The other morning, I was having a conversation with my husband over breakfast. He’s been having a lot of anxiety since my diagnosis, as you might expect.

I spent the morning trying to reassure my husband that he will be okay after my death. We talked about grief, anticipatory grief and finding a way to hold on to hope which means having faith that as bad as something is in the moment, the future holds beautiful possibilities. I said, 20 years ago before we were married, you couldn’t have imagined you would have the life we have now. So, even though you can’t see it now, you have no idea what your life will be like in 20 years. Maintaining this hope is usually a conscious choice that often requires a lot of effort. But without it, we are nothing. Without it, my husband can sink into a dark oblivion which is something that frightens me. Even worse, that I won’t be there to be able to help him through it. Instead, all I can do is plant these little seeds in his mind and hope he remembers conversations like this one.

There is so much more to the cancer illness experience than just physical symptoms and treatment decisions. There is a broad disruption to not only the patient’s life but also their loved ones as well. I’ve experienced most of them, the identity crisis, grief over losing my career, spiritual awakening, financial concerns, limited social interactions and just contending with the very concept of my own mortality. Existential suffering with severe illness runs deep. Deeper than I ever could have imagined before I became a patient myself. As a physician, I thought I knew, I acknowledged it was present, but had NO idea.

Returning to the question at hand, I have excellent medical care. I see my local Oncologist nearly every week. I have a specialist Oncologist at an academic institution as well. A nurse navigator from their cancer center as well as the fabulous oncology nurses who I see weekly, for hours at a time as I receive chemotherapy. In addition to that, I have a great PCP, I also have a Neurologist and Rheumatologist. I receive more medical care than a person could ever want. They are all top notch. But, never once has anyone ever asked me about the issues I have just described. Even if they had the time to engage in this conversation, as good as they are, it is unlikely that any of them would have the capacity to deal with these issues. As physicians, most of us receive little to no training in this arena.

Palliative Care is the ONLY avenue poised to contend with these aspects of the illness experience. By definition, as Palliative Care specialists we MUST be different than usual medical care. We are the ones filling in the gap, addressing what patients like me don’t otherwise get. I don’t need more of the same. It would just be redundant and unhelpful. I need a person who has the time to spend with myself and my husband, someone who has expertise and is comfortable in this area. If my Palliative Care NP comes to my house and simply clicks boxes in the EMR and then leaves, well it’s not Palliative Care is it.

There is an inherent danger in allowing our routine as medical professionals to in fact become too much of a routine. Cookie Cutter medicine doesn’t cut it in Palliative care (no pun intended). When our visits follow a rigid routine, it is less likely that the patient’s agenda will be addressed at all. We simply go from one visit to the next, clicking boxes in the EMR and finishing our notes as if that’s our only duty. Patients want to be treated as individuals, patients with existential suffering need someone to bear witness to their very lives. When patients are fearful, they just need someone to hold their hand. While of course we have items on our list we must complete, a patient’s agenda must come first. Sadly, in modern medicine, the patient’s agenda is increasingly becoming a thing of the past.

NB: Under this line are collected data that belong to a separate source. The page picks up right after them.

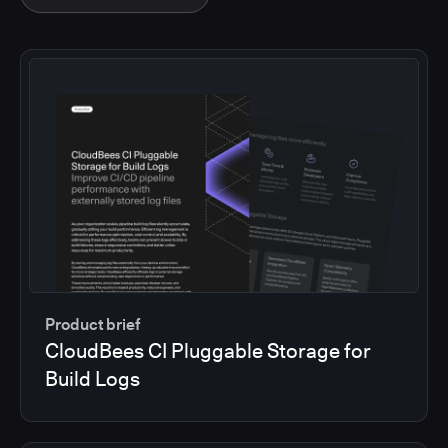
Product brief
CloudBees CI Pluggable Storage for
Build Logs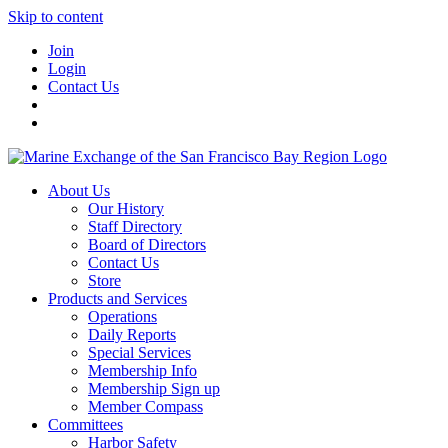
Skip to content
Join
Login
Contact Us
About Us
Our History
Staff Directory
Board of Directors
Contact Us
Store
Products and Services
Operations
Daily Reports
Special Services
Membership Info
Membership Sign up
Member Compass
Committees
Harbor Safety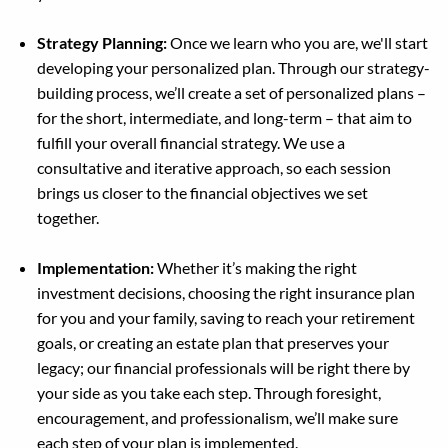
Strategy Planning:
Once we learn who you are, we'll start
developing your personalized plan. Through our strategy-
building process, we’ll create a set of personalized plans –
for the short, intermediate, and long-term – that aim to
fulfill your overall financial strategy. We use a
consultative and iterative approach, so each session
brings us closer to the financial objectives we set
together.
Implementation:
Whether it’s making the right
investment decisions, choosing the right insurance plan
for you and your family, saving to reach your retirement
goals, or creating an estate plan that preserves your
legacy; our financial professionals will be right there by
your side as you take each step. Through foresight,
encouragement, and professionalism, we’ll make sure
each step of your plan is implemented.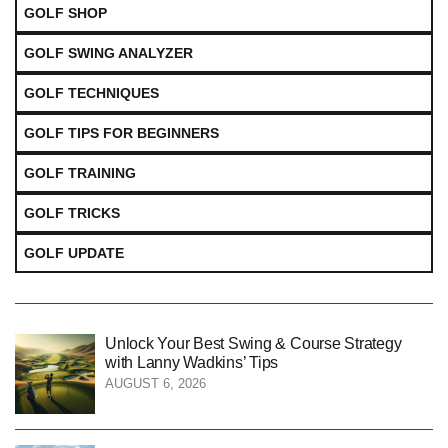
GOLF SHOP
GOLF SWING ANALYZER
GOLF TECHNIQUES
GOLF TIPS FOR BEGINNERS
GOLF TRAINING
GOLF TRICKS
GOLF UPDATE
Unlock Your Best Swing & Course Strategy
with Lanny Wadkins’ Tips
AUGUST 6, 2026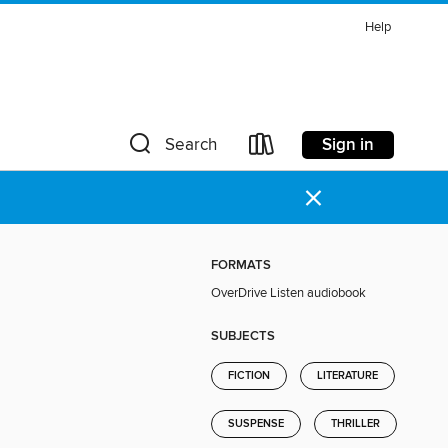
Help
Sign in
Search
×
FORMATS
OverDrive Listen audiobook
SUBJECTS
FICTION
LITERATURE
SUSPENSE
THRILLER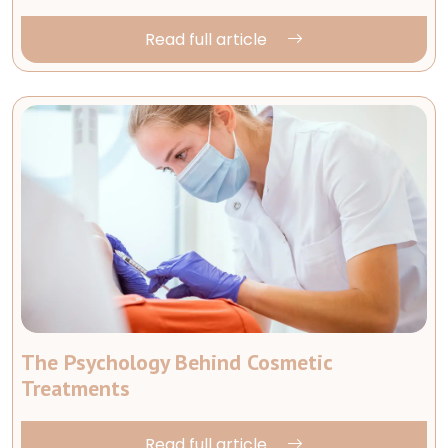
Read full article
The Psychology Behind Cosmetic
Treatments
Read full article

The realities of modern healthcare are such that physicians in their offices, no matter how much they may want to spend time with their patients, simply can’t do it. When you’re allotted 10 -15 minutes with each patient, much of which is spent in front of the computer, it is virtually impossible to fulfill all the needs of seriously ill patients. I don’t expect that will change anytime soon. In fact, it is likely that will worsen.

So those of us in Palliative Care need to make a conscious effort to always combat these issues so that we can fulfill the promise of our specialty. We must be what usual medical care isn’t. Period.